Looking at it side-on you can see a series of near horizontal cuts. These allowed the butt of the stem to sink temporarily into a soft compressible scoop formed by the overall amount of wood removed by the kerfs. The cuts don't go so far around as they get lower. There is a good reason for this.

 

Imagine you are standing at the base of a gangly tree. The tree leans slightly to your right. You want it to go left. Without wedges or winch or pushing. Let's say it's too big to push and too tall to put a line onto an upper branch to pull.

 

You basically have to put a humboldt sink in 25% (american style, sink is upside down). Then do a deliberate dutchman on the horizontal cut on the side away from you. Just to achieve another 10% of the diameter.

 

Then you have to do a series of progressively less deep cuts into the underside of the sink. See photo

 

Then you have to put your normal back cut in but with a tapered hinge (narrowing away from you). At the last moment and the hardest bit to do is swing the saw round to the offside and cut through the thinnest tip of the tapered hinge. You know this is gouing to trap the bar but it doesn't because of what happens next.
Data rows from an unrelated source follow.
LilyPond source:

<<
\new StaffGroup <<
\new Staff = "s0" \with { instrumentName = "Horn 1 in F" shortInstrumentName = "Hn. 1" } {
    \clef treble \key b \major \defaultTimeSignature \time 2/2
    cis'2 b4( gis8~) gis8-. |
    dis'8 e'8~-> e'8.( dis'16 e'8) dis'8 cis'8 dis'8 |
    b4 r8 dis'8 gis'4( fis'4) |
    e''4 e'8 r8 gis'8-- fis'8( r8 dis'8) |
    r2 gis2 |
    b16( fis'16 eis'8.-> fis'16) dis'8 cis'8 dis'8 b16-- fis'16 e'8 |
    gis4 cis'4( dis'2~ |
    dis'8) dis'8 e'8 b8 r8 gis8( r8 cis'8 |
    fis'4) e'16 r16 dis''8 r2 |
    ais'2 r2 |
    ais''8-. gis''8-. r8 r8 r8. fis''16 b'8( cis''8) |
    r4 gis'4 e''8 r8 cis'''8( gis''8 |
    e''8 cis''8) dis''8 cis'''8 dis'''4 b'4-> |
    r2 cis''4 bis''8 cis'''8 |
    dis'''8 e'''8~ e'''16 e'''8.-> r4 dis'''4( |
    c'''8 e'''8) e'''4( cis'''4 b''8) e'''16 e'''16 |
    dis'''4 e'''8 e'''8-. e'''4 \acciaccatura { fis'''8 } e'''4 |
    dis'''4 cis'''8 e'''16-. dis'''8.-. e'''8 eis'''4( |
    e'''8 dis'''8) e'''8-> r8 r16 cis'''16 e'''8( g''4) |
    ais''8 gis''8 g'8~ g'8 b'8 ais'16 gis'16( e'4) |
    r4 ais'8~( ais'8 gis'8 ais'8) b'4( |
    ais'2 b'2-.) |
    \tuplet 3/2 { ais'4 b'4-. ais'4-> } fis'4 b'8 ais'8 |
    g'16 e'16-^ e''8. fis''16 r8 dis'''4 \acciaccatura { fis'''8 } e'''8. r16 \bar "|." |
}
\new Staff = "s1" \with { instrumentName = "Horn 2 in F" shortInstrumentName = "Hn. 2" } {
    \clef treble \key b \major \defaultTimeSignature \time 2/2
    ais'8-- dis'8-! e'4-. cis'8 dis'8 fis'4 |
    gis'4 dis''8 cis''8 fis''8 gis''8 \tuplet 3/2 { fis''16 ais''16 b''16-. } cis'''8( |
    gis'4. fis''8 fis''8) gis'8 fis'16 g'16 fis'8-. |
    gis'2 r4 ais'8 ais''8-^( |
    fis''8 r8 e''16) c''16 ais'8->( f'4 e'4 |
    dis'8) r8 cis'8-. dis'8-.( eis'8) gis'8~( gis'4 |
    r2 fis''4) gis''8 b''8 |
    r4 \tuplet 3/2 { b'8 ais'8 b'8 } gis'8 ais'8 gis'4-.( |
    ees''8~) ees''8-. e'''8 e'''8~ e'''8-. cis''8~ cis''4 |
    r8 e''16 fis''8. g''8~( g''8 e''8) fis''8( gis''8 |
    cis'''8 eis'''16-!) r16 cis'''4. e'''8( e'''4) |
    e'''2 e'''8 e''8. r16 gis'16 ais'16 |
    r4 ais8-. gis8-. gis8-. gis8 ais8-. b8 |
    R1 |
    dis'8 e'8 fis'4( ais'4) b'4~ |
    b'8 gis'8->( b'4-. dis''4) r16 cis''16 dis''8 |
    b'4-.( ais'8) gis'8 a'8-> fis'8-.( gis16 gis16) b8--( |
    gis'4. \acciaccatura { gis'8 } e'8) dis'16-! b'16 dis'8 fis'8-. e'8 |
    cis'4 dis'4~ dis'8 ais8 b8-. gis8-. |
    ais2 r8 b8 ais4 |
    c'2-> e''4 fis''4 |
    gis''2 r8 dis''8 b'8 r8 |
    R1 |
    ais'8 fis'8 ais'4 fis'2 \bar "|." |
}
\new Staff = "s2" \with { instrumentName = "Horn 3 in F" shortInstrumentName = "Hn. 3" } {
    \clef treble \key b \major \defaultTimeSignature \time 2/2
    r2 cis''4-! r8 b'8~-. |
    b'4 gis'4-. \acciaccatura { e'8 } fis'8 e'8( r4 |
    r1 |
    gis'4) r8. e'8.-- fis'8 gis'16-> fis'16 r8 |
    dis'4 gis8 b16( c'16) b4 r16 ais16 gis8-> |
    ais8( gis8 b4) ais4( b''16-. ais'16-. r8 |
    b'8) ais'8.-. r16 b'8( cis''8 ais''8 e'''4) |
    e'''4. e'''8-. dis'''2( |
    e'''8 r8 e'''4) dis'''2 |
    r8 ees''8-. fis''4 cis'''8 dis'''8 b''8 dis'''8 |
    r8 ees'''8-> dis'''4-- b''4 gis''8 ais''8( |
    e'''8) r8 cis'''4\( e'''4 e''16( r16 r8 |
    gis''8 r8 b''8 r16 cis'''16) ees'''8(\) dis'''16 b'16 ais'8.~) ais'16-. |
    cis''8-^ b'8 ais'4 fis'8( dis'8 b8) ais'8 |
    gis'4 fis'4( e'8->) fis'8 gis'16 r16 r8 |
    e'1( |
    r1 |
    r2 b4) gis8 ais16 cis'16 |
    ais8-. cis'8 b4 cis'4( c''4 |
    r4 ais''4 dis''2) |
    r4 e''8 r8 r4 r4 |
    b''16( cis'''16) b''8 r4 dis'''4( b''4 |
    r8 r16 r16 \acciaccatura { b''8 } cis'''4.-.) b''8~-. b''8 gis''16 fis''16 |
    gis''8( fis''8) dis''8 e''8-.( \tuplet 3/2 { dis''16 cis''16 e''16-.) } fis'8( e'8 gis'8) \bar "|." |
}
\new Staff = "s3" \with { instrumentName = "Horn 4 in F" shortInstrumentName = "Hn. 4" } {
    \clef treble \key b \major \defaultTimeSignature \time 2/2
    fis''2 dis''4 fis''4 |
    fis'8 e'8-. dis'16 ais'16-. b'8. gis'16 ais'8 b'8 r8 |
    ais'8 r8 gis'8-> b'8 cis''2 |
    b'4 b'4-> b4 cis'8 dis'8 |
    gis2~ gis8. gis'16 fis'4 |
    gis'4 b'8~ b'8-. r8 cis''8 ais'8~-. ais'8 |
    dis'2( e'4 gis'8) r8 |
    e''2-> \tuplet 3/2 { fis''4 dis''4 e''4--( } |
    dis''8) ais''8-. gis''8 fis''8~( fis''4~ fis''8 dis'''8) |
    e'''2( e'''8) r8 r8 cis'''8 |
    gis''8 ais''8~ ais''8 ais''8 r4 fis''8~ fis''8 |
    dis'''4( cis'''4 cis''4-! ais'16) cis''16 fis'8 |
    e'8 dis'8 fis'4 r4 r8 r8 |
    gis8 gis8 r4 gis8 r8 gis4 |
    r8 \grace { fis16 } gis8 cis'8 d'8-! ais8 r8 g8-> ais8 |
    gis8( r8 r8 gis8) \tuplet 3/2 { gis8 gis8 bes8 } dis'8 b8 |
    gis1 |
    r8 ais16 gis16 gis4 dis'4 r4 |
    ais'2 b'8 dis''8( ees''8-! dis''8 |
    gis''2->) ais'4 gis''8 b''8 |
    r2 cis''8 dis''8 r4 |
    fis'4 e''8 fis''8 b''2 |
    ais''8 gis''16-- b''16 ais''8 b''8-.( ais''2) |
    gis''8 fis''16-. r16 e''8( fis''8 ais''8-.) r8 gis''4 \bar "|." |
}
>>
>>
Pull the saw out sharpish and stand back and watch...

 

The stem starts to fall right and slightly away from you. Then it's weight causes its butt to sink into the scoop created by all those cuts into the underside of the sink. Those thin layers of wood bend or crack, converting the rightward drop of the stem into an away-from you drop, held by the thickly tapered hinge. By now, you should be marvelling at the graceful arc of the stem as the rightwardward weight converts to leftward momentum.

 

As the stem gets to the most away-from-you point, the slices run out and the scoop gets smaller, eventually turning into a normalish left-sided sink. Now you can watch and wonder as the stem stops going away from you and its weight and momentum pull it round to the left.

 

Then the hinge gives way as normal and the stem plops down on the left side as planned. It's a blessed miracle. Right lean becomes left fell.

 

I am thinking of it this way. The equivalent of a series of cornettos. Each one tricks the stem to go a little further left than it would. But once it starts moving the trickery becomes easier. And when you add up all the tricks, it has gone 180 degrees.